The couple were issued the eviction, a Section 21 notice which gives two months and requires no justification, shortly before Ehvadnai was born while Ms Gidman herself was at Treliske on oxygen. Ms Gidman then recalled the trauma of looking for a place to live in Cornwall’s volatile rental market while coping with her daughter’s situation.
She said: “We were up in Bristol, couldn't even view places. I must have applied for hundreds, and they were disappearing the day they appeared.
“Even thought my daughter was on life support we were searching for houses. I can't explain what that’s like. We work here in St Austell, our whole life there. We don’t drive so we need to get to work and stay here.”
When, in November, Ehvadnai passed away, Ms Gidman and her partner found themselves grieving the loss of their daughter, organising a funeral- and still trying to find somewhere to live. She said it was an unimaginably hard situation, both emotionally and financially.
“We were saving for a mortgage before all of this,” she said. “Everything went to keep where we were and having the funeral, still desperately trying to find somewhere to live.”
A glimpse of success came when, at the turn of the year, the family - Ms Gidman, her partner and their other children - found a new place in St Austell, albeit an expensive one at £1,000 a month for a three bed flat.

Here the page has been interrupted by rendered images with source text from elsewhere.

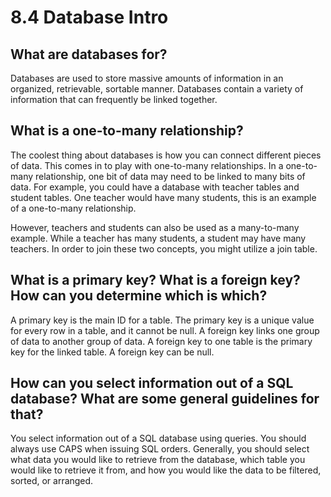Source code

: # 8.4 Database Intro

## What are databases for?

Databases are used to store massive amounts of information in an organized, retrievable, sortable manner. Databases contain a variety of information that can frequently be linked together.

## What is a one-to-many relationship?

The coolest thing about databases is how you can connect different pieces of data. This comes in to play with one-to-many relationships. In a one-to-many relationship, one bit of data may need to be linked to many bits of data. For example, you could have a database with teacher tables and student tables. One teacher would have many students, this is an example of a one-to-many relationship.

However, teachers and students can also be used as a many-to-many example. While a teacher has many students, a student may have many teachers. In order to join these two concepts, you might utilize a join table.

## What is a primary key? What is a foreign key? How can you determine which is which?

A primary key is the main ID for a table. The primary key is a unique value for every row in a table, and it cannot be null. A foreign key links one group of data to another group of data. A foreign key to one table is the primary key for the linked table. A foreign key can be null.

## How can you select information out of a SQL database? What are some general guidelines for that?

You select information out of a SQL database using queries. You should always use CAPS when issuing SQL orders. Generally, you should select what data you would like to retrieve from the database, which table you would like to retrieve it from, and how you would like the data to be filtered, sorted, or arranged.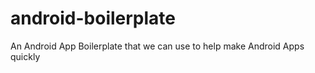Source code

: android-boilerplate
===================

An Android App Boilerplate that we can use to help make Android Apps quickly 
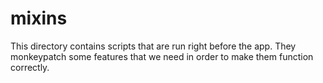 # mixins

This directory contains scripts that are run right before the app.
They monkeypatch some features that we need in order to make them function correctly.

“It wasn’t bad considering,” Ms Gidman said, “Everyone is having to pay out so much money, but it doesn’t matter, we had to pay it we didn’t have another choice.”
As the dust began to settle from the loss of their daughter, Ms Gidman and her partner moved in on February 11, 2022, and began saving up for a mortgage. But, in yet another cruel blow for the family, last Friday (June 10), while she was getting ready for work, Ms Gidman, saw a letter fall through the letterbox. It contained a Section 21 eviction notice, just four months after they moved in.
She said: “We had just started trying to pick up our lives again. They said they’re selling, didn’t say why they’re selling.
“Again, we haven’t missed rent, nothing. We owe nothing to anyone but we have to be out by August.
“Imagine trying to sort a funeral with nothing coming in, finding a place, not getting wages as you’re off work, losing everything you’ve saved, still coming up with a deposit and rent in advance - and then being evicted again. We didn’t even have time to grieve."
Ms Gidman said the future for her family is still uncertain, and that she’s now facing a choice of uprooting her children’s school lives or waiting for the eviction to pass and being put into emergency accommodation.